Work instruction: In your copy of the data below, reproduce every entry exactly and omit the pictures.

━━━━━━

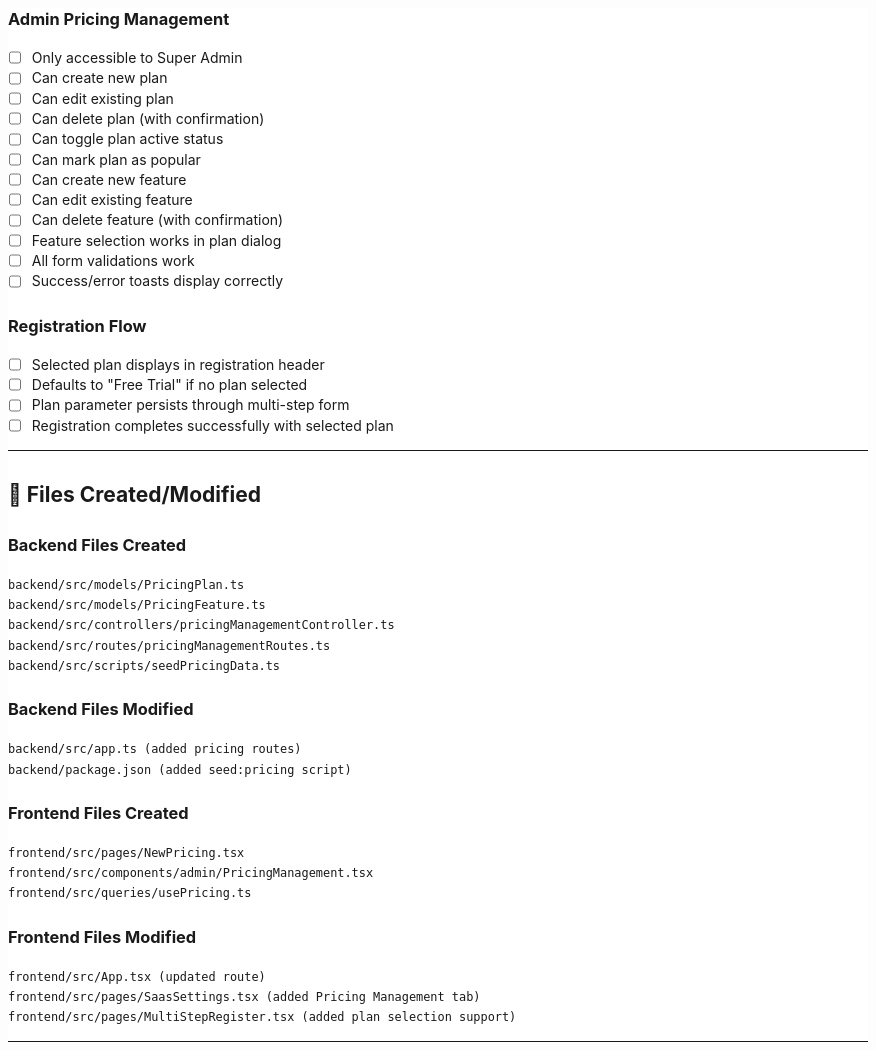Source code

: ### Admin Pricing Management
- [ ] Only accessible to Super Admin
- [ ] Can create new plan
- [ ] Can edit existing plan
- [ ] Can delete plan (with confirmation)
- [ ] Can toggle plan active status
- [ ] Can mark plan as popular
- [ ] Can create new feature
- [ ] Can edit existing feature
- [ ] Can delete feature (with confirmation)
- [ ] Feature selection works in plan dialog
- [ ] All form validations work
- [ ] Success/error toasts display correctly

### Registration Flow
- [ ] Selected plan displays in registration header
- [ ] Defaults to "Free Trial" if no plan selected
- [ ] Plan parameter persists through multi-step form
- [ ] Registration completes successfully with selected plan

---

## 📁 Files Created/Modified

### Backend Files Created
```
backend/src/models/PricingPlan.ts
backend/src/models/PricingFeature.ts
backend/src/controllers/pricingManagementController.ts
backend/src/routes/pricingManagementRoutes.ts
backend/src/scripts/seedPricingData.ts
```

### Backend Files Modified
```
backend/src/app.ts (added pricing routes)
backend/package.json (added seed:pricing script)
```

### Frontend Files Created
```
frontend/src/pages/NewPricing.tsx
frontend/src/components/admin/PricingManagement.tsx
frontend/src/queries/usePricing.ts
```

### Frontend Files Modified
```
frontend/src/App.tsx (updated route)
frontend/src/pages/SaasSettings.tsx (added Pricing Management tab)
frontend/src/pages/MultiStepRegister.tsx (added plan selection support)
```

---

━━━━━━

Response below:
Source code

: ### Admin Pricing Management
- [ ] Only accessible to Super Admin
- [ ] Can create new plan
- [ ] Can edit existing plan
- [ ] Can delete plan (with confirmation)
- [ ] Can toggle plan active status
- [ ] Can mark plan as popular
- [ ] Can create new feature
- [ ] Can edit existing feature
- [ ] Can delete feature (with confirmation)
- [ ] Feature selection works in plan dialog
- [ ] All form validations work
- [ ] Success/error toasts display correctly

### Registration Flow
- [ ] Selected plan displays in registration header
- [ ] Defaults to "Free Trial" if no plan selected
- [ ] Plan parameter persists through multi-step form
- [ ] Registration completes successfully with selected plan

---

## 📁 Files Created/Modified

### Backend Files Created
```
backend/src/models/PricingPlan.ts
backend/src/models/PricingFeature.ts
backend/src/controllers/pricingManagementController.ts
backend/src/routes/pricingManagementRoutes.ts
backend/src/scripts/seedPricingData.ts
```

### Backend Files Modified
```
backend/src/app.ts (added pricing routes)
backend/package.json (added seed:pricing script)
```

### Frontend Files Created
```
frontend/src/pages/NewPricing.tsx
frontend/src/components/admin/PricingManagement.tsx
frontend/src/queries/usePricing.ts
```

### Frontend Files Modified
```
frontend/src/App.tsx (updated route)
frontend/src/pages/SaasSettings.tsx (added Pricing Management tab)
frontend/src/pages/MultiStepRegister.tsx (added plan selection support)
```

---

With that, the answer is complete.